Preliminary observational data also reveals differences between habituated and wild goats. Habituated goats display different herding behavior and use habitat differently than wild goats. Habituated goats often use meadow, tree, and road habitat whereas wild goats generally stay near cliffs and ledges, with some use of meadow habitat. This data is preliminary so results may change as more information is gathered.
Mountain goat captures will continue this summer as soon as access to the Logan Pass area is safe. It is anticipated that 20–25 goats in total will be collared for this study. Of the more than 1,500 goats estimated in the park, this represents less than 2% of the park-wide population. Montana Fish, Wildlife and Parks secured a grant and acquired three additional GPS radio collars to be used for this study.
In addition to radio collar placement, researchers will continue observational data collection. Mountain goats may be temporarily marked with paint in specific situations. A University of Montana graduate student will lead most of the observational research study activities, with oversight by park managers.
The key objectives of the project are to determine:
• Whether the same or different goats use Logan Pass and the Highline Trail area yearly.

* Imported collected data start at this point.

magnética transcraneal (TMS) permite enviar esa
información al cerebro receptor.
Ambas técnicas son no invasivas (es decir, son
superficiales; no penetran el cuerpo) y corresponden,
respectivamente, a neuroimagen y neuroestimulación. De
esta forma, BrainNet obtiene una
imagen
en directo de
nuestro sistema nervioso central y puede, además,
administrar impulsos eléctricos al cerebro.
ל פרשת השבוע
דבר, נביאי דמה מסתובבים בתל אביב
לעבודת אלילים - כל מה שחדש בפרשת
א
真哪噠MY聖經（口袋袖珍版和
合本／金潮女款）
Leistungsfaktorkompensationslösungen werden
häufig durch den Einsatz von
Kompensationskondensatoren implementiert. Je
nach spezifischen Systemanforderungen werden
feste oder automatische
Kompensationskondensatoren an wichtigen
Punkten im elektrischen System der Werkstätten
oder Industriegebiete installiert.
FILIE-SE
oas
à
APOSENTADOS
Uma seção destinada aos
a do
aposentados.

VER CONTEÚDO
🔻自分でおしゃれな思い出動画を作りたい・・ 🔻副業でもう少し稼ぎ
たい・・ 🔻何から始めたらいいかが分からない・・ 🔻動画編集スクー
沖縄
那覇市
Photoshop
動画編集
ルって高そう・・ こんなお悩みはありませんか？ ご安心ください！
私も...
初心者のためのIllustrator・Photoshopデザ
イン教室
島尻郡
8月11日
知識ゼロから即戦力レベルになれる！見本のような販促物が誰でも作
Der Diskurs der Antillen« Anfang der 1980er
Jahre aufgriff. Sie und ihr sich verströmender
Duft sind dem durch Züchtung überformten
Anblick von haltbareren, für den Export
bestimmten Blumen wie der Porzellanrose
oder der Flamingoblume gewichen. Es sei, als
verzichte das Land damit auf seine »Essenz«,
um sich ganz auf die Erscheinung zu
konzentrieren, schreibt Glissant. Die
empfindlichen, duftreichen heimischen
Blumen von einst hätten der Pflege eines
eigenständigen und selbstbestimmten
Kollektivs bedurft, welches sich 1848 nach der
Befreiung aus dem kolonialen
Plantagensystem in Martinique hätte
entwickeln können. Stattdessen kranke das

• Timing of movements into and beyond the Logan Pass/Highline Trail area.
• Relationships between goats and humans, particularly patterns of habituation and goat-directed aggression, if at all, to humans.
Additional components of the study will assess the extent to which goat reliance on humans result in ‘unnatural’ behavior including: association with human activities, facilities and infrastructure; use of roads, popular adjacent trails, and people as safe havens from predators; and effectiveness of possible deterrents to habituated goats.
Research on bighorn sheep will be conducted simultaneously with observational, temporary marking, and messaging techniques. No collars will be placed on bighorn sheep, as individual sheep are easier to identify due to horn variations.
Visitors are reminded to keep a safe distance from wildlife. Park regulations require visitors to stay at least 100 yards away from bears and wolves, and at least 25 yards from any other animal.